Damit meine ich _ausdrücklich keine_ Einschätzung aktueller Handelspreise. Ich bin ausschließlich am historischen Kontext interessiert.

nochmals mein Kompliment und vielen Dank,
herzlich,
Minimax


----------



## Hecht100+ (22. Oktober 2021)

Bankside Dreamer 
Die SL 1 macht im Gegensatz zu den kleinen SLS laut Katalog mehr als das doppelte an Schnureinzug.


----------



## Hecht100+ (22. Oktober 2021)

Minimax
Bei dieser Rollenserie ist alles mit dabei, die SL2 ist in meinen Augen damals total überteuert gewesen, vom Innenleben her hat sie Billigrollenniveau. Die anderen sind etwas besser. Preislich lagen sie schon in einer höheren Klasse, m. M. n. gab es damals fürs gleiche Geld bessere Rollen.


----------



## Thomas. (22. Oktober 2021)

Hecht100+ schrieb:


> Leider habe ich nicht alle Rollen dieser Serien, so das ich nicht alle Rollen optisch vorstellen kann.


Bitte schön


----------



## Thomas. (22. Oktober 2021)

Hecht100+ schrieb:


> Das gleiche Bremssystem hat auch die Shimano-Custom-Serie. Die Spulen sollen tauschbar sein, kann ich aber aufgrund fehlender Vergleichsrollen nicht bestätigen.
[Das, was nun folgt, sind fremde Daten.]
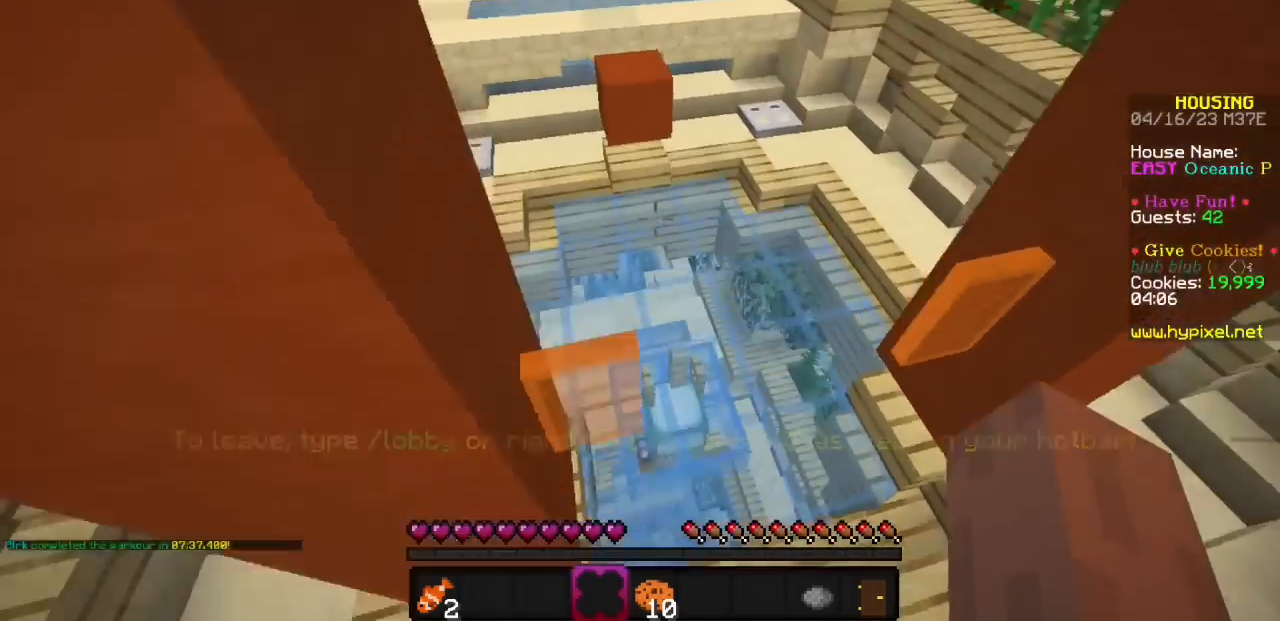
{"keys": [], "mouse": [], "events": []}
Ich kanns aber bestätigen   eben so passen die G- 1-4 auf die SLS 1-4
die SLS mit einer 7000er Custom


----------



## eiszeit (22. Oktober 2021)

Zur Vervollständigung noch ne bildliche Darstellung der SL Serie.
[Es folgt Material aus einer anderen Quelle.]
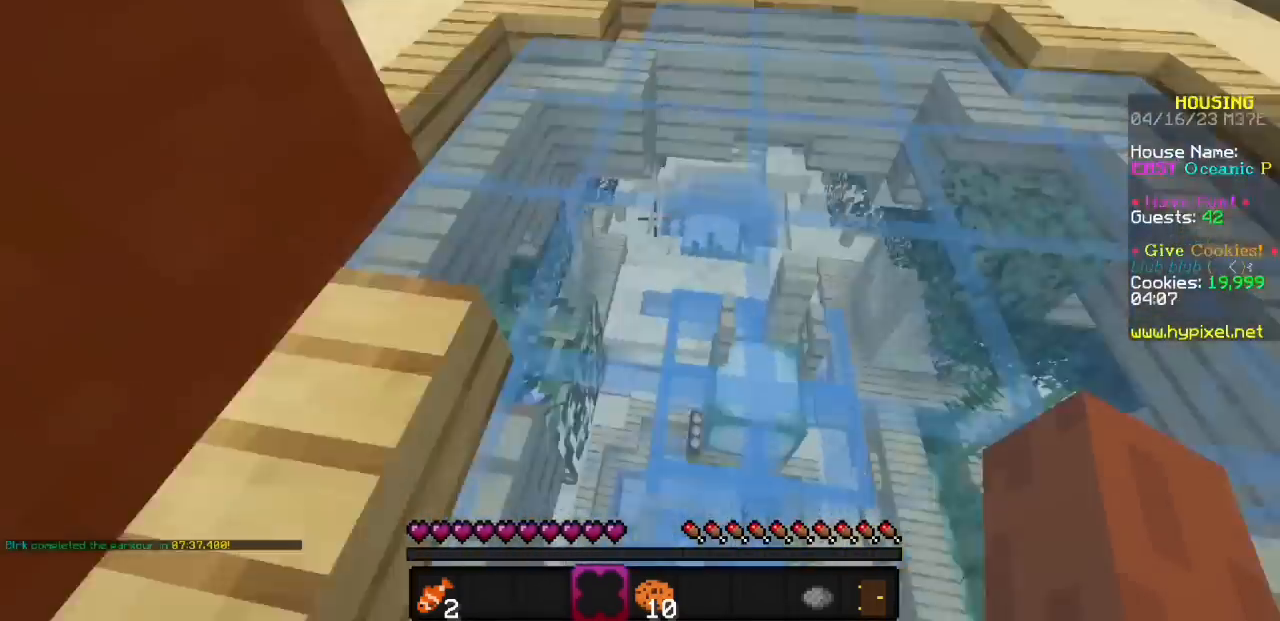
{"keys": [], "mouse": [], "events": [[267, "mouse_left", "down"], [400, "mouse_left", "up"]]}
*Alles in allem eine solide Rollenserie von DAM -der Mittelklasse-, aus dem asiatischen Gebiet. *
_Rücklaufsperre:_ Bei den Modellen SL 2 bis SL 5 greift die RLS* in der Umlaufkappe, d. h. vor dem Getriebe.
Beim Modell Modell 1 (kleinste der Serie) greift die RLS* auf das Antriebsrad, was so auch
(geringere Belastung)  i. O. ist.
_Die Befestigung des Flansches am Gehäuse: _Bei den Modellen1 und 3 bis 5 erfolgt dies per Mutter.
Bei der SL 2 ging man mit der  Steckscheibe zur Rollenbefestigung andere Wege.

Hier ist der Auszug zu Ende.